芝崎惠應住職が遺族らと話していて、いまだに悲嘆や苦しみを胸の内に秘め、つらい思いで生きているのが分かり、それに反して風化が進むことで人々が取り残された気持ちを抱えていることを痛感したのがきっかけ。それを言葉に表現することで少しでも心を安らがせ、前向きになってもらおうと昨春から寺報などで手紙を募集した。
「誰が誰に書いても、未来への伝言でも」との呼び掛けに、多くの応募が続いており、まずは当初の54通から10通を選び、12㌻の小冊子にして500部作成。市内の震災伝承施設や寺で配布する。「書いただけで胸のつかえが和らいだ」との感想の半面、苦悩の内容に掲載を望まない人もかなり多いが、発表された手紙にはそれぞれに異なるリアルで複雑な事情、心境が吐露されている。
「家族皆が俺を置いて行った。皆と一緒に死にたかったよ。津波は憎い、憎い、憎い。けど俺まで死んだら、誰が家族みんなを思い出してくれる…」(76歳男性)。66歳女性は、友人が家族と4人で亡くなり、残された友人の夫を気遣う気持ちを書いた。肉親と避難中に手を離してしまい、「『助けて、助けて』と流されていく姿が今も目に焼きついて、罪悪感に苦しめられています」と告白する78歳女性も。
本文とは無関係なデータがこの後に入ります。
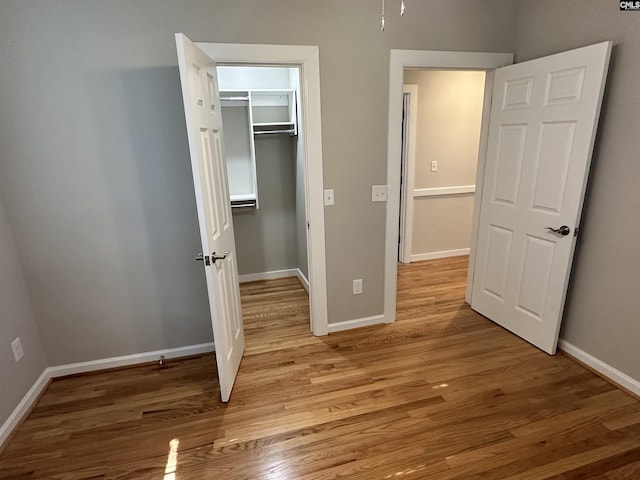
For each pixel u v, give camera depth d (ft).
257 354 8.24
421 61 7.93
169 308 7.93
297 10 7.01
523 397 6.63
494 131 8.71
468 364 7.67
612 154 6.63
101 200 7.02
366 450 5.57
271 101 11.67
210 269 5.97
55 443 5.88
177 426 6.16
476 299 10.03
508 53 8.50
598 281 7.09
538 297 8.00
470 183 14.29
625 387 6.73
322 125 7.73
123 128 6.79
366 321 9.39
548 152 7.36
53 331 7.35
一方で、災厄を悲しみながらも「未来の人たちには二度と辛い思いをさせたくない。人の話に耳を傾け聞いてあげることのできる自分になりたい。それが人の命を守る大事なこと」「震災から10年、多くの苦しみを味わったが、人の温かさや思いやりを実感させていただき、その全てが宝物」と、これからに希望を託す便りもある。
芝崎住職は、追悼法要の逮夜で僧侶の読経の途中に手紙を読み上げた。犠牲者に伝えるためだという。そして「皆さん、真っすぐな気持ちで手紙を書かれており、表面は普通に見えても心の中は違うのだと感じます。各地で相次ぐどの災害でも、心に傷を受けて立ち直るには時間がかかる。10年も、11年も決して区切りではありません」と強調する。
第2集も予定しており、それで応募や配布がさらに広がることを願っている。